In the absence of a mass left wing labour/socialist/social democratic party US socialist blogs on the web oscillate from proposing either critical support or positive opposition for Obama.  A comparison can be made to the choice faced by many socialists in Scotland in the last election.  With no socialist party standing in the first ballot many voted for the SNP to oust the Lib Lab coalition from power and take Scotland a step further to independence. In this regard I feel if I were an American citizen critical support would be the preferred option as there are still many good policies in Obama’s Blueprint for Change; policies which could genuinely improve the lives of many Americans if followed through.

Obama has clearly galvanized many who have never been adequately represented before and it is the duty of socialists in the US and internationally to engage with these supporters and demonstrate to them the need for a serious alternative. As Martin Luther King said in a speech to his staff in 1966:

“You can't talk about ending the slums without first saying profit must be taken out of slums. You're really tampering and getting on dangerous ground because you are messing with folk then. You are messing with captains of industry... Now this means that we are treading in difficult water, because it really means that we are saying that something is wrong... with capitalism... There must be a better distribution of wealth and maybe America must move toward a democratic socialism."

Obama is caught in a bind.

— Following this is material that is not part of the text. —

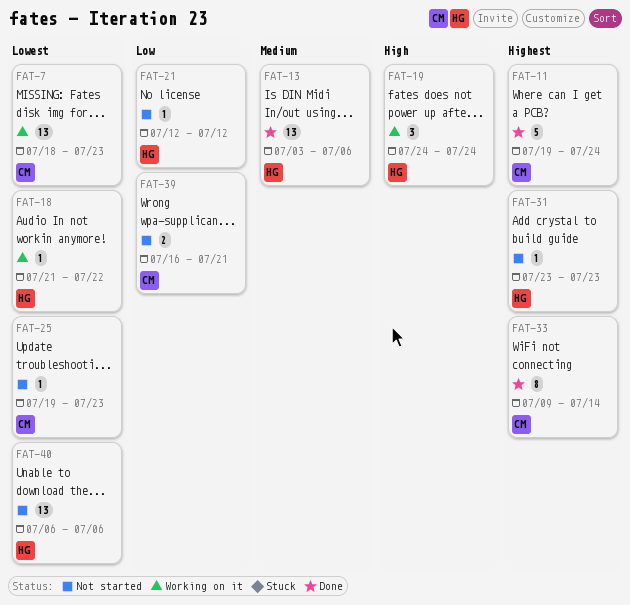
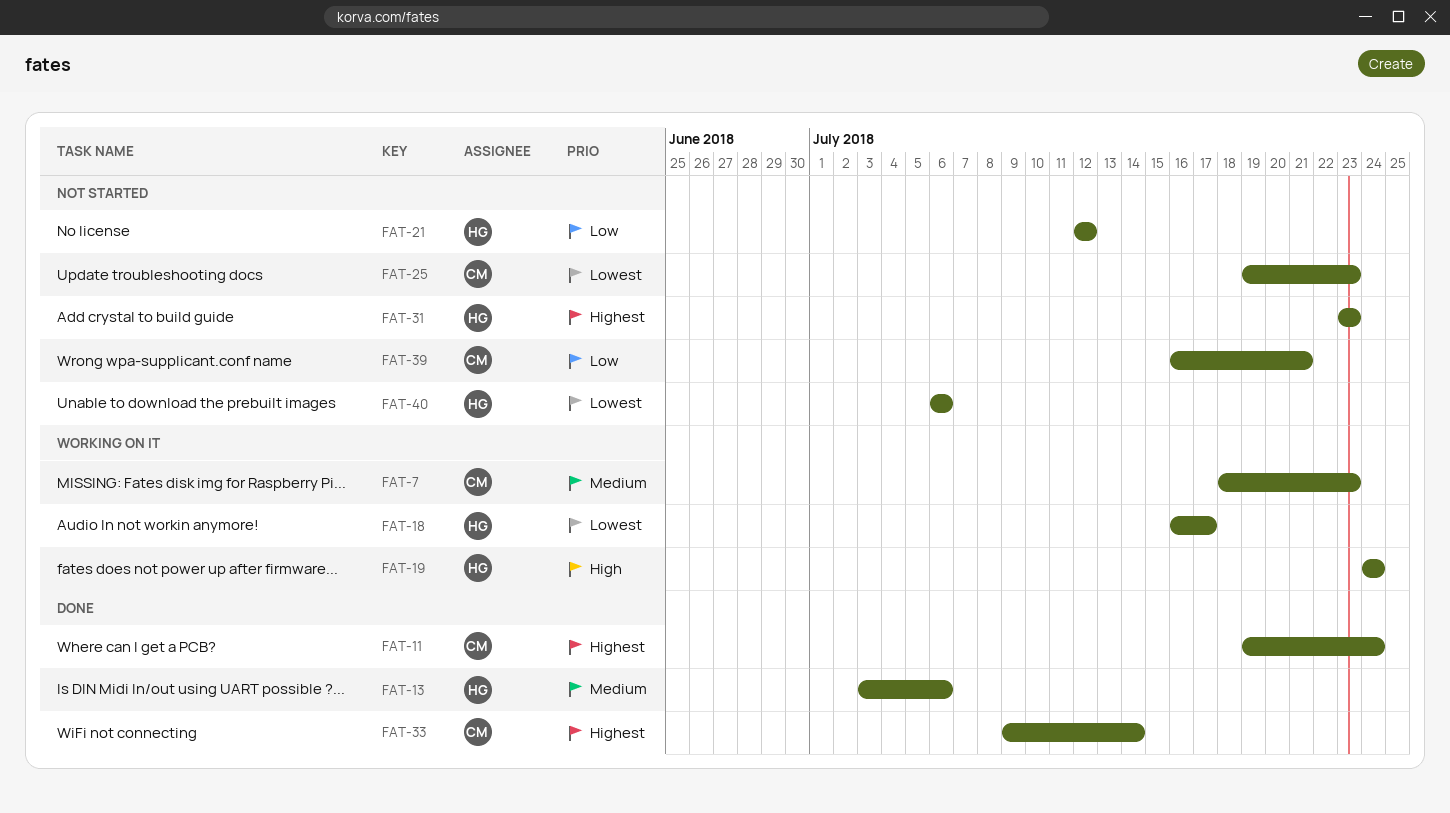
FAT-7, priority: Lowest -> Medium
FAT-18, start: Jul 21 -> Jul 16
FAT-18, due: Jul 22 -> Jul 17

On the one hand he wants to appease his big business backers and on the other offer the hope of change to the people who so desperately need it.  In comparison to what has gone before there is cause for cautious optimism, but Obama is a team player, a unifier, and in his wish to reach out to both ‘red’ and ‘blue’ America he may make tragic compromises - and find his own distinctive colours become just another shade of corporate grey.